** Opening EXTRACTED TEXT block **

# Go Pitbull Picture game



## jmejiaa (Dec 8, 2009)

I got this from another forum I visit...

Name a place or thing to take a picture with your Pit Bull. First person to go out, take, and post the picture picks the next one. Must be a picture taken after the challenge picked. Try not to make it impossible. no photochops. If nobody else gets the picture within 1 week the person that picked it can choose a new one. New challenge must be picked when picture of the last one was posted

I will start and make it easy to get the game rolling

Take a picture of your Pit in his/her crate


----------



## jmejiaa (Dec 8, 2009)

*...*

I guess I'll start.

Picture of your dog in his/her crate:









Next: Picture of your in a swimming pool.


----------



## meganc66 (Mar 6, 2009)

dangit, too cold to post one in the swimming pool right now bahaha. ill get the next one

SOMEONE DO THIS i think its the coolest.


----------



## BLUE PIT BULL MAN (May 22, 2009)

** Closing EXTRACTED TEXT block **

TASK PROMPT – Can you copy the picture game thread, starting with "Next: Picture of" and going on through "its the coolest.", but swap "swimming pool" for "hot tub" everywhere it appears?

** Opening ENTRIES SHOWN block **

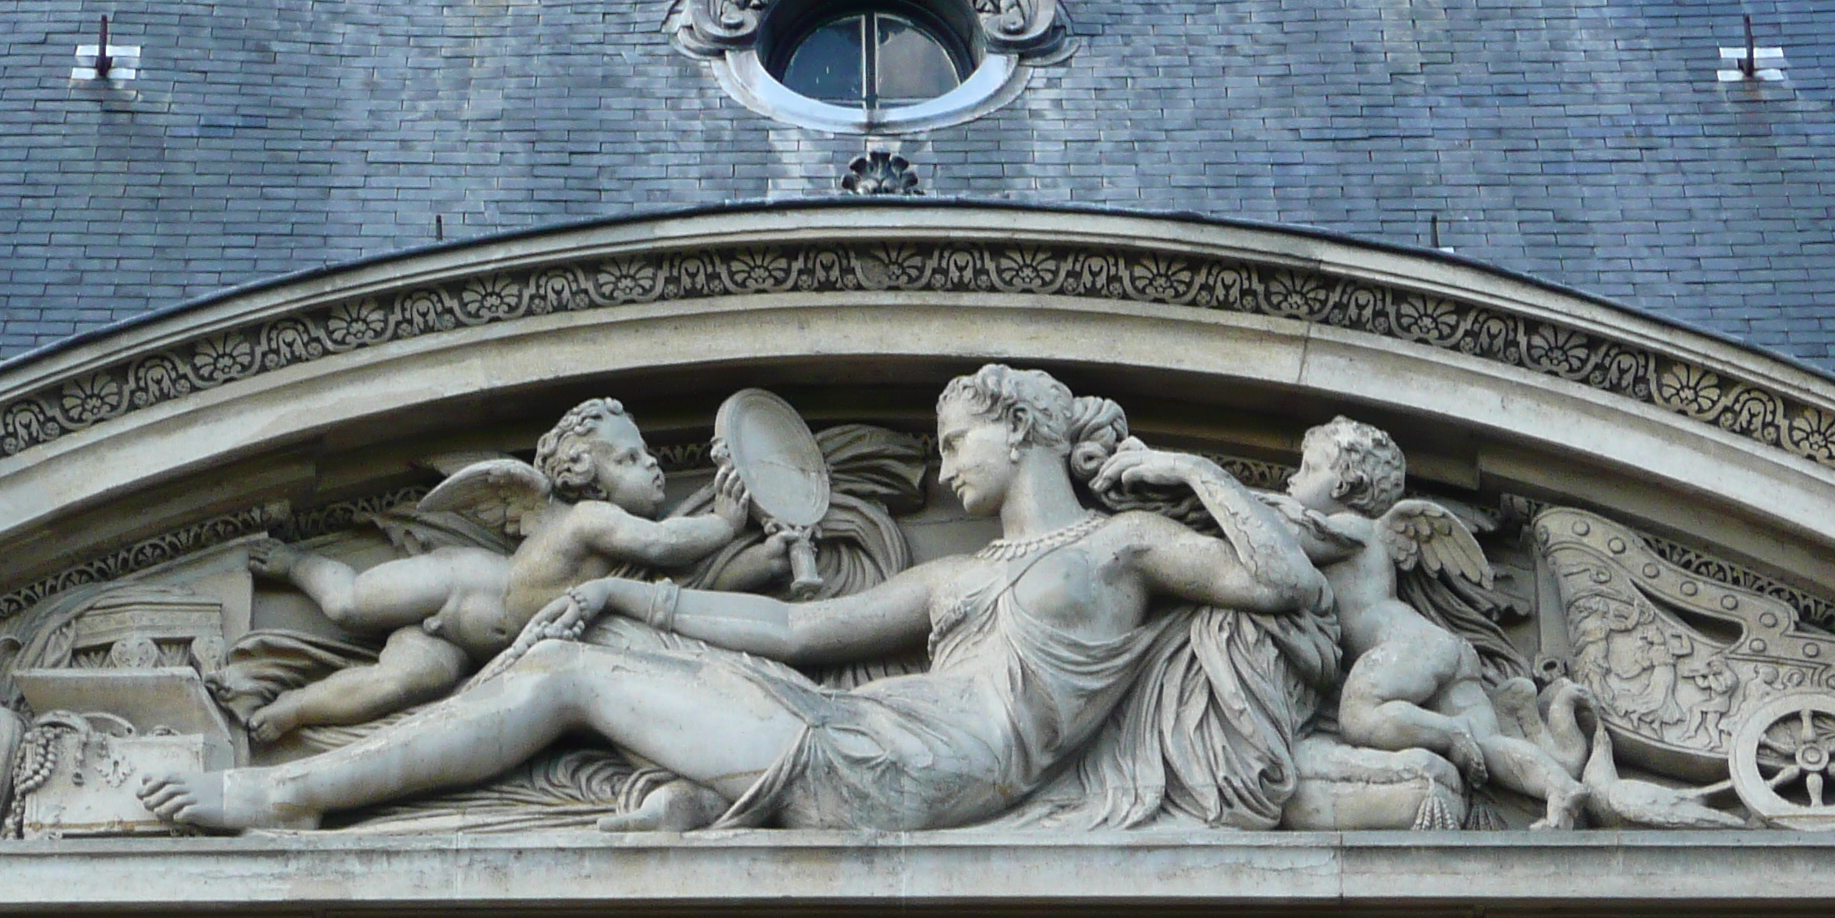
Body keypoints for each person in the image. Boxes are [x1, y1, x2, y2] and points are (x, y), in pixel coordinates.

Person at [140, 365, 1328, 833]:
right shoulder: (960, 575)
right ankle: (688, 804)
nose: (941, 466)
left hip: (923, 769)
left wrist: (1190, 471)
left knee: (561, 675)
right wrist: (628, 602)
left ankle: (270, 791)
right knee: (603, 654)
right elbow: (798, 630)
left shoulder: (1121, 547)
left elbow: (1281, 580)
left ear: (1020, 435)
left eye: (955, 440)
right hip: (872, 733)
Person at [234, 397, 754, 739]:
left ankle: (296, 708)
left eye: (646, 456)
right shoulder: (594, 519)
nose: (653, 464)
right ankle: (295, 561)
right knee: (348, 604)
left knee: (398, 684)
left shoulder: (613, 547)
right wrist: (726, 525)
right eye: (629, 459)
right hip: (460, 582)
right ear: (586, 475)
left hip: (468, 646)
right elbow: (665, 543)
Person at [1276, 417, 1587, 829]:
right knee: (1491, 743)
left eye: (1308, 469)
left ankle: (1449, 733)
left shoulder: (1349, 528)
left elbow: (1282, 540)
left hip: (1402, 650)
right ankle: (1558, 787)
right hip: (1442, 649)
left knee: (1359, 715)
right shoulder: (1372, 533)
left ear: (1343, 485)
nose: (1291, 480)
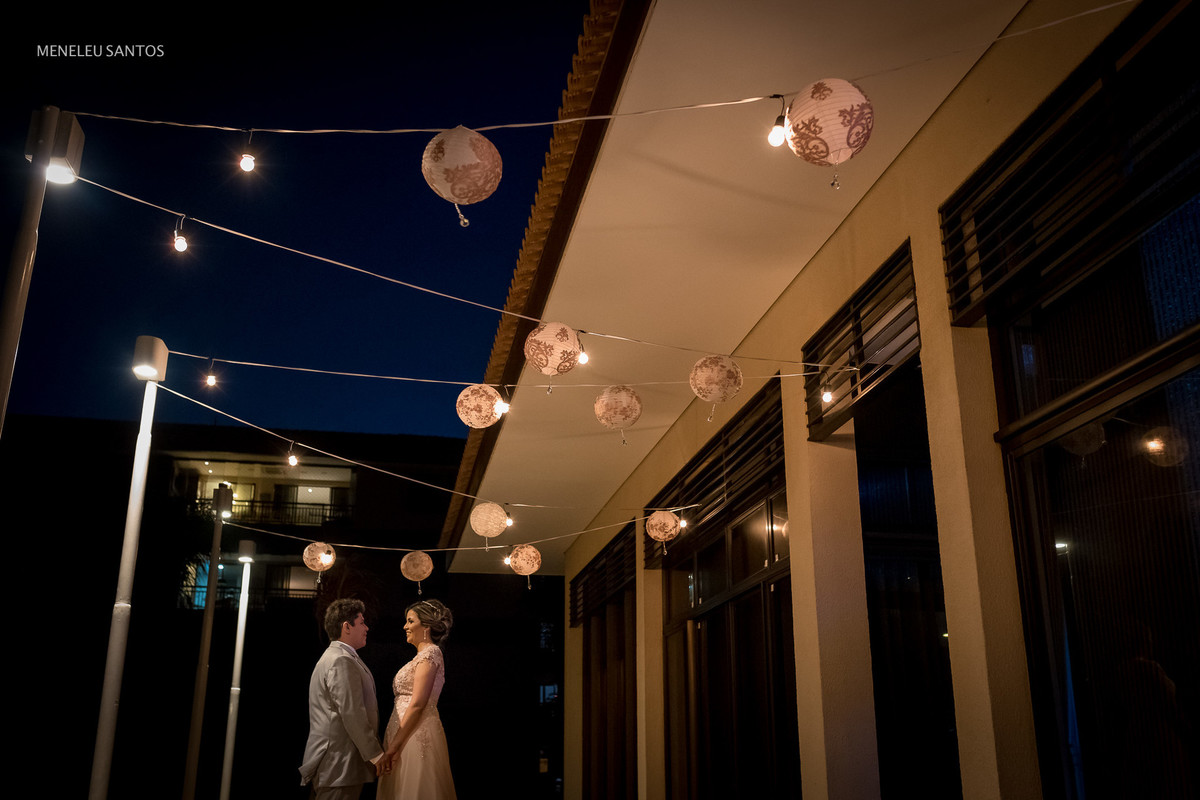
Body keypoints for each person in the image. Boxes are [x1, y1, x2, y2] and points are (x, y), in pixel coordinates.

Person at [300, 598, 386, 799]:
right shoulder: (340, 660)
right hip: (338, 765)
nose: (367, 627)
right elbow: (352, 712)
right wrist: (375, 754)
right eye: (362, 622)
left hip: (338, 765)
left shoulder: (339, 656)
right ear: (347, 627)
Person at [377, 599, 457, 799]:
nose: (405, 626)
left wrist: (394, 747)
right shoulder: (418, 658)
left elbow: (418, 703)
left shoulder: (431, 653)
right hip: (402, 733)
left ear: (426, 626)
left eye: (410, 621)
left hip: (416, 733)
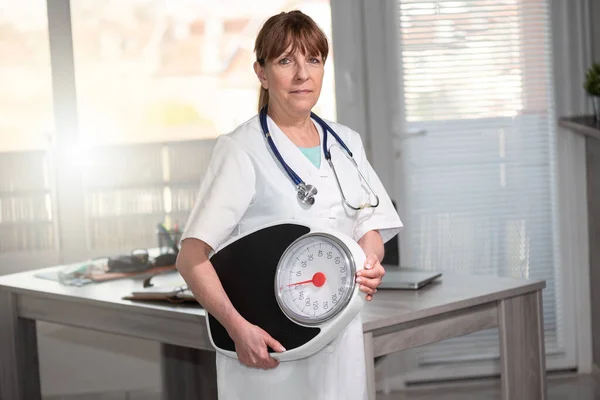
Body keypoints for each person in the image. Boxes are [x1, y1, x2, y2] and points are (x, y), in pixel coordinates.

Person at [176, 10, 402, 400]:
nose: (302, 74)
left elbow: (370, 225)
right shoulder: (240, 150)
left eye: (313, 60)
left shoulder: (346, 142)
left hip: (340, 331)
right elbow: (191, 257)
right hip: (269, 345)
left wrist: (370, 263)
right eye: (285, 61)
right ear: (262, 73)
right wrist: (236, 328)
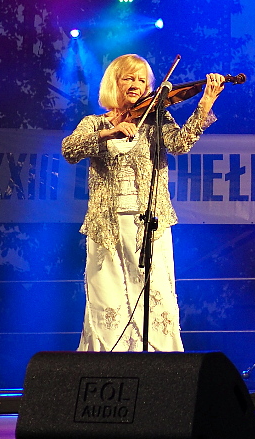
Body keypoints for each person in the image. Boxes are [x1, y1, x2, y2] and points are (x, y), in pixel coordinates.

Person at [62, 54, 225, 352]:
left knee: (155, 293)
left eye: (141, 80)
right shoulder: (95, 123)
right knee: (106, 295)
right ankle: (107, 363)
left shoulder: (155, 119)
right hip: (105, 225)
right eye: (129, 78)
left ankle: (157, 363)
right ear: (115, 83)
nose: (136, 84)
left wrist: (205, 103)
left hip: (149, 223)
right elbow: (70, 149)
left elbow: (180, 144)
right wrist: (109, 132)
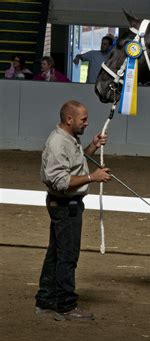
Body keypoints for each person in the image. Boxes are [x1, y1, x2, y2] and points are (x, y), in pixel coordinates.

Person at [35, 100, 111, 321]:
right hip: (65, 206)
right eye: (83, 119)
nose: (87, 123)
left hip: (66, 205)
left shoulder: (69, 139)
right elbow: (60, 181)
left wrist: (93, 146)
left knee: (56, 254)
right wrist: (92, 177)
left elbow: (75, 165)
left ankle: (46, 300)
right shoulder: (58, 143)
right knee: (67, 257)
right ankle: (66, 306)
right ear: (69, 119)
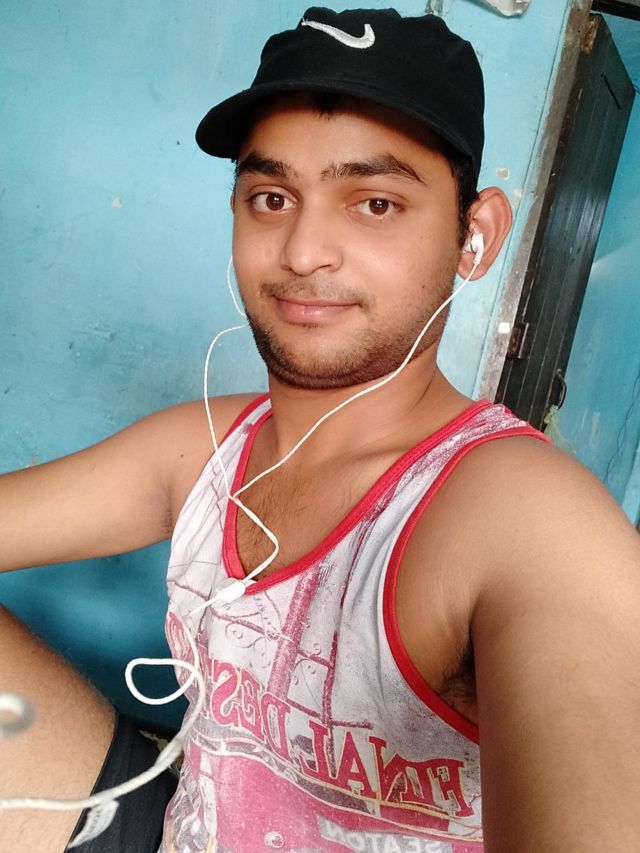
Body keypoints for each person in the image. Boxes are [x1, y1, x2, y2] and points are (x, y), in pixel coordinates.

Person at [1, 7, 640, 853]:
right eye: (271, 198)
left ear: (475, 235)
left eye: (375, 203)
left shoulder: (524, 519)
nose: (304, 251)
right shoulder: (202, 448)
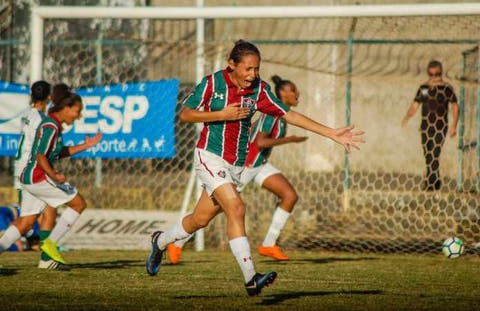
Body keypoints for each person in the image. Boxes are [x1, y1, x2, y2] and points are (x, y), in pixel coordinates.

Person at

** Closing ENTRIES SHOWN block **

RESPONSE AREA –
Next: Picture of your in a hot tub.


----------



## meganc66 (Mar 6, 2009)

dangit, too cold to post one in the hot tub right now bahaha. ill get the next one

SOMEONE DO THIS i think its the coolest.